■ **AIM OF THE TASK**
Print this span of the material below exactly: the line with "focal_35mm: 40", the line with "exposure_s: 1/60", and every line between them, but nothing else.

DATA IN THIS EXERCISE below:

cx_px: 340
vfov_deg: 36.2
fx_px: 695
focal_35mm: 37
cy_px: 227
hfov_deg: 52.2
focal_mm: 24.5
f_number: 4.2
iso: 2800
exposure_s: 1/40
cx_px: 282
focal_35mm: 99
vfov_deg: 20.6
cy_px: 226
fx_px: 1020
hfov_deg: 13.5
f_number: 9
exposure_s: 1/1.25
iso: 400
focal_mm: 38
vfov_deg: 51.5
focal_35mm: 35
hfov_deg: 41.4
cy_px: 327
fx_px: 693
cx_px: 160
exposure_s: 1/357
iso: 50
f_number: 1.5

End of DATA IN THIS EXERCISE.
DATA IN THIS EXERCISE below:

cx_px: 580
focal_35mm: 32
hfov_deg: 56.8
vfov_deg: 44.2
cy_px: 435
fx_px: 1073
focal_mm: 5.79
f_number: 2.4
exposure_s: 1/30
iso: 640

End of DATA IN THIS EXERCISE.
DATA IN THIS EXERCISE below:

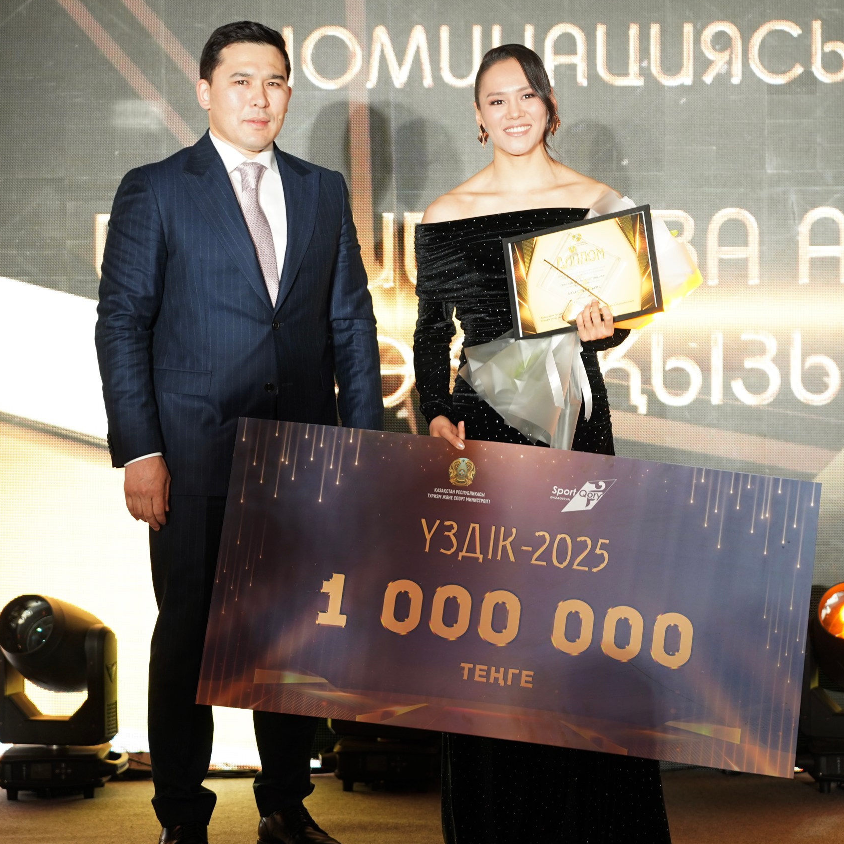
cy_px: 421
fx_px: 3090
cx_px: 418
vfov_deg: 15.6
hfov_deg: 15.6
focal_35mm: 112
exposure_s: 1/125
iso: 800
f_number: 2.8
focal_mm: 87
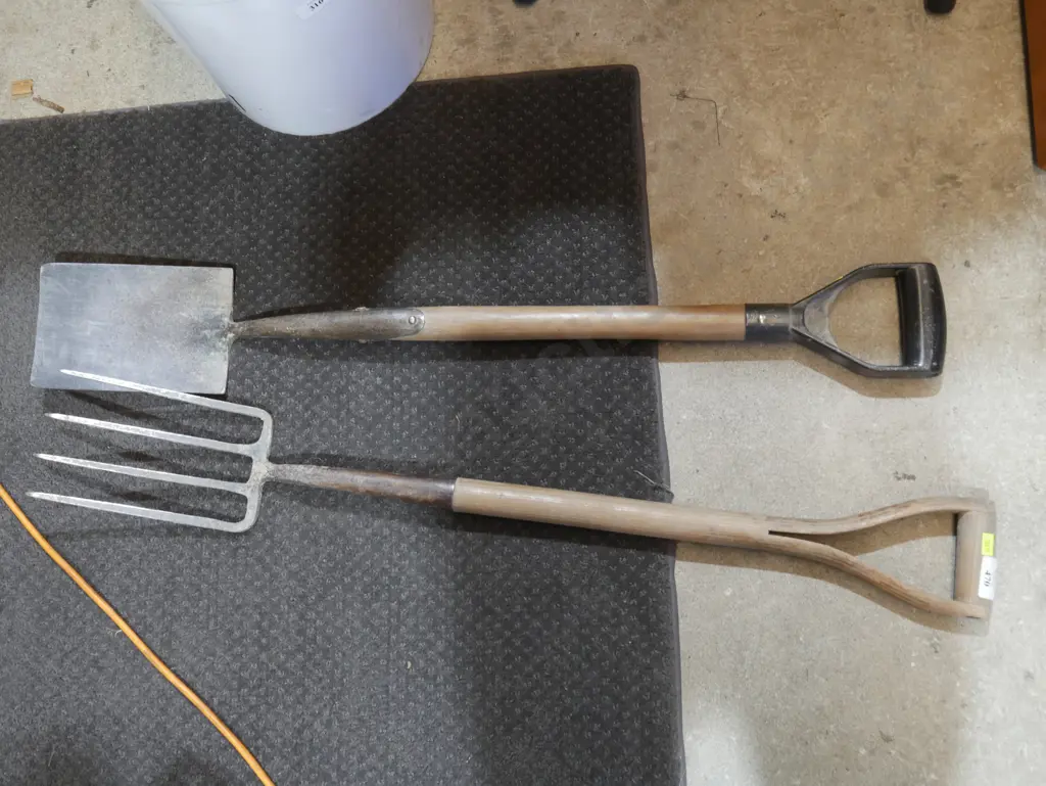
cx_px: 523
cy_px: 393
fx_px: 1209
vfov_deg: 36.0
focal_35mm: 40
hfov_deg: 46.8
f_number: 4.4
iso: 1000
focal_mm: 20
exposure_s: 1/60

End of DATA IN THIS EXERCISE.

■ **EXERCISE ANSWER**
focal_35mm: 40
hfov_deg: 46.8
f_number: 4.4
iso: 1000
focal_mm: 20
exposure_s: 1/60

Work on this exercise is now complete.